Censure from the soccer world snowballed into a political scandal last week when Argentina's conservative vice president, Victoria Villarruel, defended Fernandez and the team, saying that Argentina would not tolerate criticism from a “colonialist" country.
In a widely shared social media post, she insisted that Argentina was not a racist country because, unlike France, “We never had colonies or second-class citizens. We never imposed our way of life on anyone.”
“Enough with faking indignation, hypocrites,” she added.
French diplomats in Buenos Aires were seething.
President Milei, a right-wing populist, has sought to walk a fine line — nodding to the upswell of nationalism buoying the Argentina team while attempting to curb diplomatic backlash. Already, Milei's rhetorical attacks on leaders and enthusiasm for the far-right have sparked diplomatic rows with Argentina's historic allies and major foreign investors, Brazil and Spain.

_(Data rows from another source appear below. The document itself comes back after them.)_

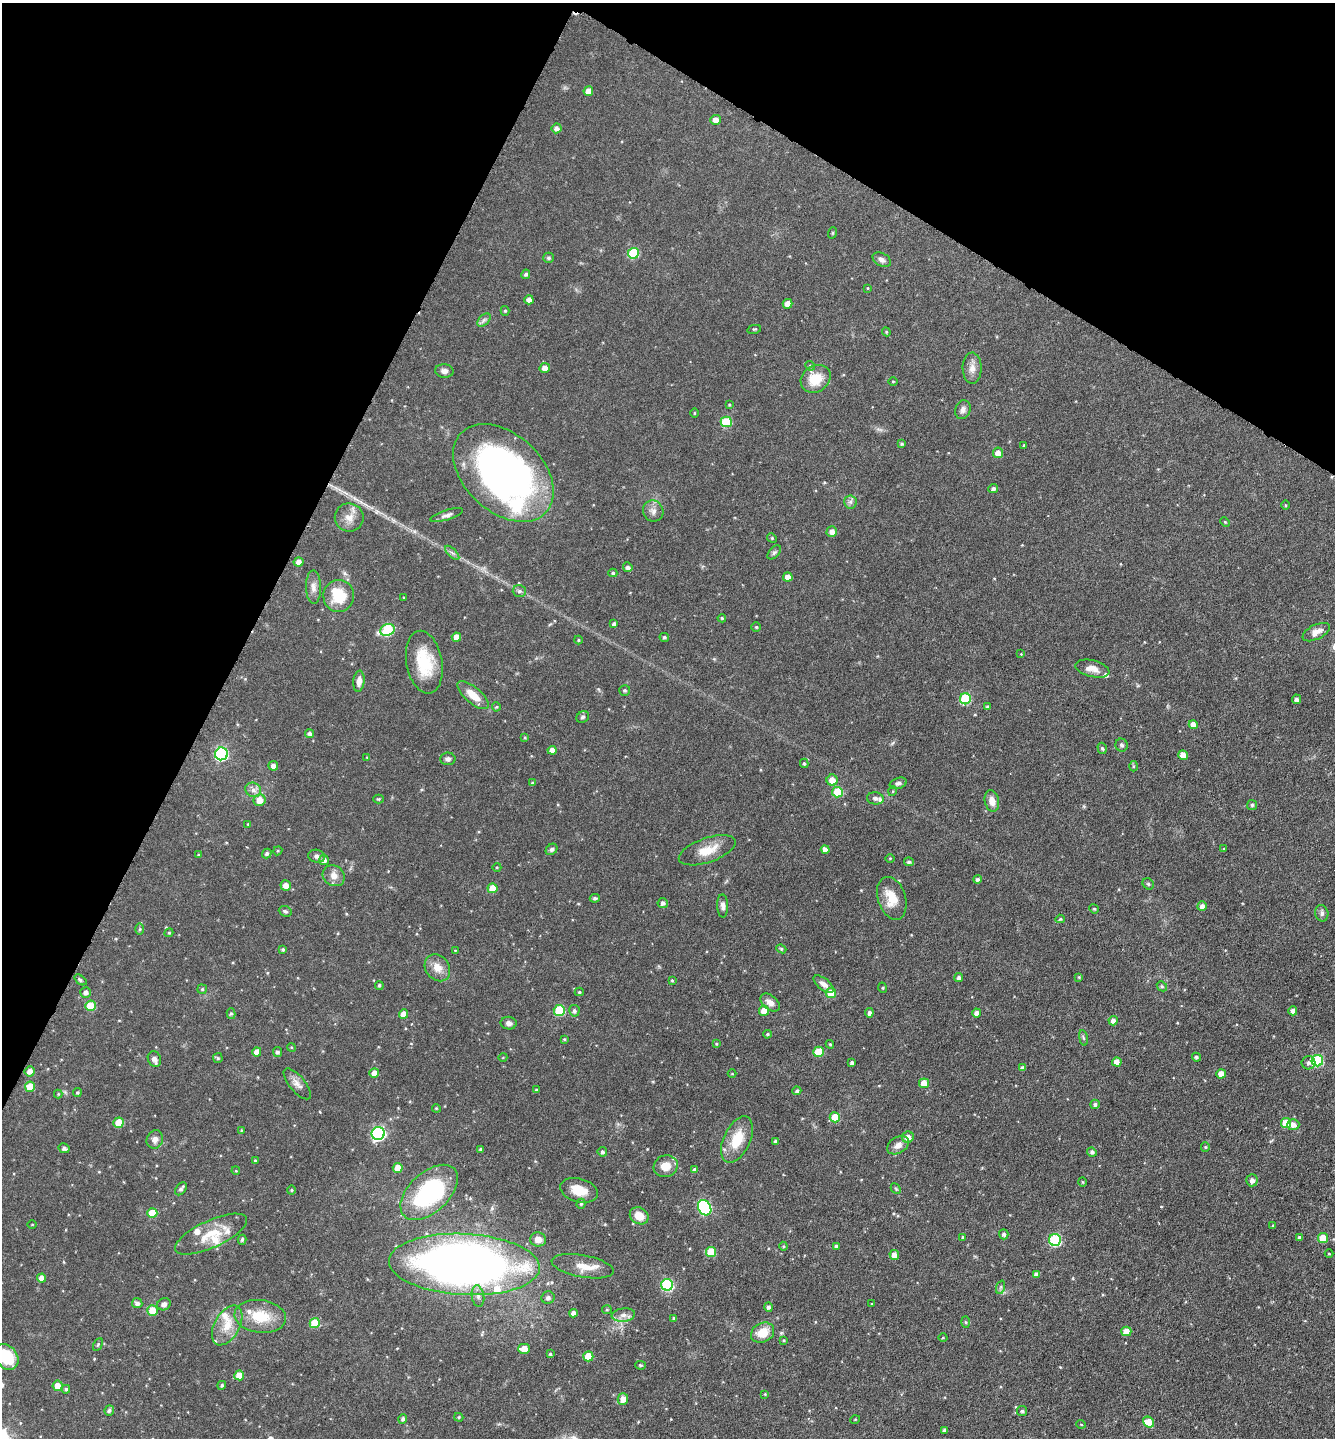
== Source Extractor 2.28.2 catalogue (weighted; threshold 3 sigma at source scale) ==
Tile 2 of 4 x 4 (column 2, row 1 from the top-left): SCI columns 1481-2813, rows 4316-5751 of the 5770 x 5760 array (HDU 1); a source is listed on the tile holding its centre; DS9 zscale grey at full resolution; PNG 1337 x 1440 px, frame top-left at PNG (2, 3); each listed source drawn as its Kron ellipse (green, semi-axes under 4 px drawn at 4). Shown black and unused: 26% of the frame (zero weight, under 3 of 6 exposures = <1% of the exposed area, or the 3 px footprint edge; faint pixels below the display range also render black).
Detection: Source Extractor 2.28.2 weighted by HDU 2 'WHT'; one run over the whole footprint, this tile lists its part. Background 0.072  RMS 0.0039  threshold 0.0159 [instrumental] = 3 sigma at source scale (4.09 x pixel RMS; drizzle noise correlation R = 1.36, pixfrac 0.8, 0.05/0.05 arcsec/px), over >= 5 px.
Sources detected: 285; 1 cosmic-ray / hot-pixel residue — neither listed nor drawn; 13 inside a brighter listed object's ellipse — not listed separately; the other 271 listed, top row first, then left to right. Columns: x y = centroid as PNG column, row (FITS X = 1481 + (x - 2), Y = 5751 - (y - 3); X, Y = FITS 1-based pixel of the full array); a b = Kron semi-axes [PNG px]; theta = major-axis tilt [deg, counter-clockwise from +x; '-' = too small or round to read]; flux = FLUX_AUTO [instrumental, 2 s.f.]
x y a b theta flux
588 91 5 4 - 2.7
715 120 5 5 - 2.2
556 128 5 5 - 1.4
832 233 6 3 71 0.37
633 253 5 5 - 18
548 258 5 5 - 0.7
882 260 10 6 -29 1.3
526 274 5 4 - 0.78
868 288 4 3 - 0.26
529 300 4 4 - 2
788 304 5 4 - 3
505 311 5 4 - 0.46
484 320 8 5 45 0.97
754 329 7 3 11 0.35
886 332 5 4 - 0.39
810 366 5 4 - 0.48
545 368 5 5 - 2.5
972 368 15 9 -88 2.7
444 371 9 6 -9 1.5
816 379 16 13 35 8.2
893 381 4 3 - 0.33
729 405 3 3 - 0.3
963 410 9 7 71 1.5
694 413 5 3 - 0.29
726 422 5 5 - 15
902 444 4 4 - 0.51
1024 445 3 3 - 0.3
998 453 5 5 - 2.8
503 473 58 39 -43 140
993 489 5 4 - 1.1
850 502 7 6 - 1
1286 505 5 3 - 0.31
653 511 11 10 - 2
447 515 17 5 18 1.5
349 517 14 14 - 3.7
1225 522 5 3 - 0.37
832 531 5 5 - 1.9
772 538 5 4 - 0.41
774 552 8 5 45 0.72
452 553 9 3 -45 0.77
298 562 5 4 - 2.1
628 567 5 5 - 1
613 573 4 4 - 0.54
788 577 5 4 - 3.2
313 587 17 7 -89 2.3
519 591 6 6 - 0.84
339 596 16 15 - 10
404 598 3 2 - 0.31
722 618 4 3 - 0.43
614 624 4 3 - 0.79
756 627 4 4 - 0.46
387 630 7 5 22 25
1316 632 15 7 27 3.1
456 637 4 4 - 3.2
664 637 5 4 - 0.65
578 640 4 4 - 0.38
1021 654 3 3 - 0.25
424 662 32 18 -79 15
1092 669 17 8 -14 2.9
359 681 11 5 84 2.3
625 690 5 5 - 0.59
473 695 19 8 -40 5.6
965 699 5 5 - 21
1296 699 5 4 - 1
496 707 4 4 - 0.4
988 707 4 4 - 0.84
583 717 6 5 - 0.72
1193 725 4 4 - 2.7
309 733 4 4 - 0.97
525 738 4 4 - 0.36
1122 745 6 6 - 0.8
1102 748 6 4 -73 0.62
552 750 4 4 - 2.4
221 754 6 6 - 51
1183 755 5 4 - 3.4
367 757 4 3 - 0.29
448 759 7 6 - 1.1
804 763 4 3 - 0.48
273 766 5 5 - 1.8
1133 766 5 3 - 0.45
832 780 5 5 - 4
532 783 4 3 - 0.37
898 783 9 5 19 1
253 790 8 7 - 1.6
893 791 5 3 - 0.36
837 792 5 5 - 12
875 798 8 6 -7 1.1
378 799 5 4 - 0.45
259 800 6 6 - 3.9
992 801 11 7 -78 3.2
1252 805 5 5 - 0.58
248 824 3 3 - 0.32
552 849 6 5 - 0.81
1224 849 4 3 - 0.34
707 850 30 12 19 6.8
825 850 4 4 - 1.9
278 851 4 4 - 0.39
267 853 5 4 - 0.83
198 855 4 3 - 0.37
317 856 8 6 -12 1.1
890 858 5 3 - 0.32
324 860 5 5 - 1.8
909 862 5 4 - 0.76
497 867 4 3 - 0.32
334 876 11 10 - 2.7
977 879 4 4 - 0.72
1148 884 6 5 - 0.58
286 885 5 5 - 2.4
492 888 5 5 - 5.5
595 898 5 4 - 0.84
892 898 22 14 -71 7.2
663 903 5 5 - 1.1
723 906 11 5 -88 1.4
1202 906 5 4 - 1.5
1094 909 5 4 - 0.38
285 911 6 5 - 0.7
1322 913 8 6 -78 1.1
1060 919 5 4 - 0.47
140 929 6 4 89 0.48
169 933 4 4 - 0.39
283 949 4 4 - 0.62
781 949 5 4 - 0.48
455 951 4 3 - 0.3
437 968 14 11 -54 3.9
1079 977 4 3 - 0.3
959 978 4 4 - 0.92
80 980 7 4 -38 0.61
672 980 4 3 - 0.4
824 984 12 5 -39 1.9
379 985 4 4 - 0.62
1162 986 5 4 - 0.44
883 988 5 3 - 0.31
202 989 5 4 - 0.49
85 992 5 5 - 1.4
579 992 4 4 - 0.44
831 993 5 5 - 7.1
770 1003 11 7 -39 2.4
90 1006 5 5 - 10
559 1010 5 5 - 19
574 1011 6 5 - 0.92
764 1011 5 5 - 4.6
1293 1011 4 4 - 1.8
869 1013 4 4 - 1.2
977 1013 4 4 - 1.9
231 1014 5 4 - 0.57
404 1014 5 4 - 3.4
1113 1021 4 4 - 1.6
509 1023 8 6 -9 1.3
767 1034 4 3 - 0.44
1083 1038 8 4 -81 0.57
564 1039 4 3 - 0.39
716 1044 4 3 - 0.33
830 1044 4 3 - 0.4
291 1047 4 3 - 0.33
257 1052 4 4 - 2.7
277 1052 5 4 - 0.88
819 1052 5 5 - 11
503 1057 4 3 - 0.25
1196 1057 4 4 - 0.74
218 1058 5 5 - 0.44
154 1059 8 6 -66 1.3
1317 1061 6 5 - 24
1117 1062 4 4 - 2.8
852 1063 4 3 - 0.87
1308 1063 7 6 - 1.1
1023 1068 4 4 - 1.3
30 1071 5 5 - 2.3
374 1073 5 4 - 2.6
732 1074 4 3 - 0.24
1221 1074 4 4 - 3.2
924 1083 5 5 - 3.8
297 1084 19 8 -50 2.3
30 1087 5 5 - 5.3
536 1090 4 3 - 0.42
797 1091 4 4 - 0.77
77 1093 4 4 - 0.55
58 1094 4 4 - 0.34
1095 1104 5 4 - 0.84
436 1108 4 3 - 0.35
835 1117 5 5 - 8.4
118 1123 5 5 - 5.9
1286 1123 5 5 - 7.5
1293 1125 6 5 - 2.1
241 1130 4 4 - 0.31
378 1133 7 6 - 62
908 1137 6 5 - 2.2
155 1139 9 8 - 2
737 1140 25 13 65 9.6
775 1141 3 3 - 0.52
898 1145 12 8 32 2.3
1205 1147 5 4 - 0.36
64 1148 6 5 - 1.1
480 1150 4 3 - 0.58
602 1152 5 4 - 0.85
1092 1152 5 4 - 0.87
255 1161 3 3 - 0.51
666 1166 12 10 18 4.3
398 1168 5 5 - 4.1
695 1170 4 4 - 0.85
236 1171 4 3 - 0.32
1252 1180 6 5 - 1.7
1082 1182 5 3 - 0.35
181 1189 7 5 56 1
896 1189 6 4 -45 0.43
291 1190 4 4 - 0.4
579 1190 19 11 -15 6.2
429 1192 34 20 43 43
581 1204 5 4 - 0.57
705 1208 8 6 -60 47
152 1213 5 5 - 7.4
639 1216 10 8 -33 4.6
32 1224 4 3 - 0.28
1273 1226 4 3 - 0.34
211 1234 39 13 25 9.3
1004 1234 5 4 - 0.92
962 1237 4 2 - 0.37
1299 1237 4 4 - 0.47
1323 1238 5 5 - 7.2
538 1239 8 7 - 2.7
242 1240 5 4 - 0.61
1055 1240 6 6 - 32
783 1246 4 4 - 0.38
836 1246 4 4 - 0.59
711 1252 5 5 - 8.6
1329 1254 4 3 - 0.27
894 1255 5 5 - 2.7
464 1264 75 30 -3 270
583 1266 31 11 -10 6
1036 1274 4 4 - 1.2
42 1278 4 4 - 2.3
667 1285 6 6 - 31
1001 1287 7 4 71 0.68
478 1296 11 6 -81 1.5
548 1298 6 6 - 1.2
137 1303 5 5 - 1.1
164 1304 7 6 - 1.2
872 1304 3 3 - 0.35
769 1307 5 4 - 0.97
152 1310 5 5 - 5
607 1310 5 4 - 0.44
574 1313 4 4 - 1.7
623 1315 12 6 6 1.9
260 1316 26 16 -7 11
674 1318 4 4 - 0.73
966 1322 6 4 -88 0.47
315 1323 5 5 - 11
227 1325 22 12 61 6.5
1126 1331 5 5 - 3.9
763 1333 12 9 27 6.1
943 1338 4 3 - 0.29
784 1340 4 3 - 0.31
98 1344 7 4 63 0.48
524 1349 5 5 - 4.2
550 1354 4 4 - 0.46
588 1356 5 5 - 6.3
6 1357 14 10 -53 12
641 1365 5 4 - 0.45
239 1375 5 5 - 5.5
222 1385 4 4 - 0.58
58 1386 5 5 - 3.9
66 1389 4 4 - 0.63
765 1394 4 3 - 0.29
623 1399 6 5 - 2.8
109 1410 5 5 - 0.78
1022 1411 5 5 - 0.62
459 1417 5 4 - 0.44
403 1419 5 4 - 0.94
855 1420 5 3 - 0.27
1149 1422 6 5 - 6.2
1081 1424 5 3 - 0.3
945 1430 4 3 - 0.95
Isophote crosses this tile's border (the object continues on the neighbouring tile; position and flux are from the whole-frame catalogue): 1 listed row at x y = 6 1357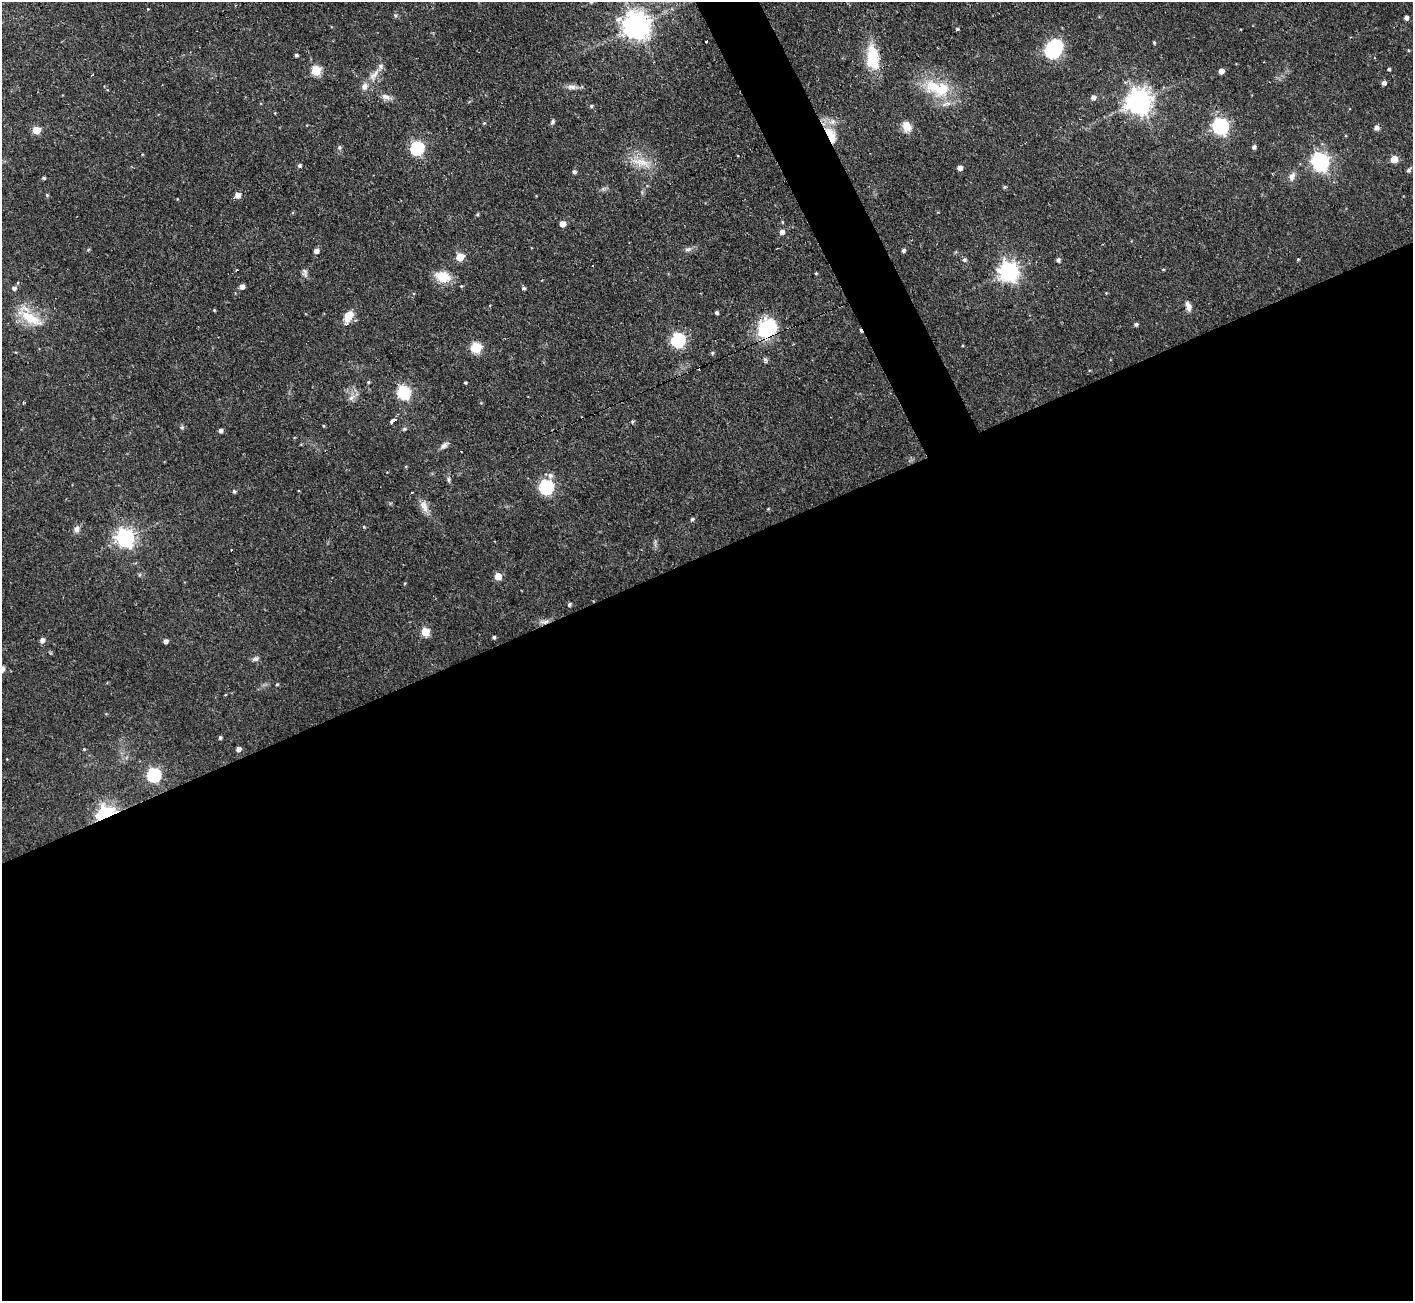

Last week, Milei removed the undersecretary of sport, Julio Garro, from his post for requesting that team captain Lionel Messi apologize for the chants. "No government can tell the Argentine national team, world champion and two-time champion of Copa America, what to comment, what to think or what to do,” Milei's office said at the time.
But more recently the presidential spokesperson, Manuel Adorni, has tried to distance Milei from what he called Villarruel's “personal" and “unfortunate” comments.
He said that Karina Milei, the president's sister and general secretary, took it upon herself to disavow Villarruel's remarks in a meeting with the French ambassador last week.
“It's a comment that does not represent the opinion of the government,” Adorni said of Villarruel's post. “Relations with France are intact."
But controversy has only mounted after chaos engulfed the Olympic men’s soccer match between Argentina and Morocco.
Doubling down on her nationalist messaging, Vice President Villarruel posted footage of Wednesday's incident, showing Morocco fans invade the field and rain bottles and other objects down on Argentine players in an outpouring of anger over Argentina's late goal.
“Although they insult us and whistle our anthem, Argentina is destined for greatness,” she wrote.
The Argentine presidency said that in addition to meeting Macron and other French officials at the Elysee Palace on Friday, Milei would attend the 2024 Olympic opening ceremony and hold talks with French business leaders.
The investment-focused meetings come as Argentina seeks to lobby for support from major shareholders of the International Monetary Fund, including France and the U.S., to reach a new deal for extra funds.
Kristalina Georgieva, managing director of the IMF, said she held “constructive” talks about Milei's libertarian reforms with Argentine Economy Minister Luis Caputo on Thursday in Rio de Janeiro, where G20 finance ministers were gathering.
As in previous months, Georgieva praised Argentina's performance in fighting inflation and slashing the deficit, writing on X, “We are committed to support the govt’s efforts to turn around the economy for the benefit of Argentine people.”
But she said nothing about an imminent new loan for the crisis-stricken country.
Argentina — the IMF's biggest debtor — needs more cash to pay the fund back for past borrowing under the program, originally worth $57 billion in 2018.
Analysts say that right-wing Milei is pinning his hopes on Donald Trump becoming president of the U.S., the IMF's main stakeholder.
“The expectation of the government is that a Trump administration would be more politically favorable to Milei and that by early next year it would exert some pressure on the IMF,” said Marcelo J. García, Americas director at geopolitical risk firm Horizon Engage.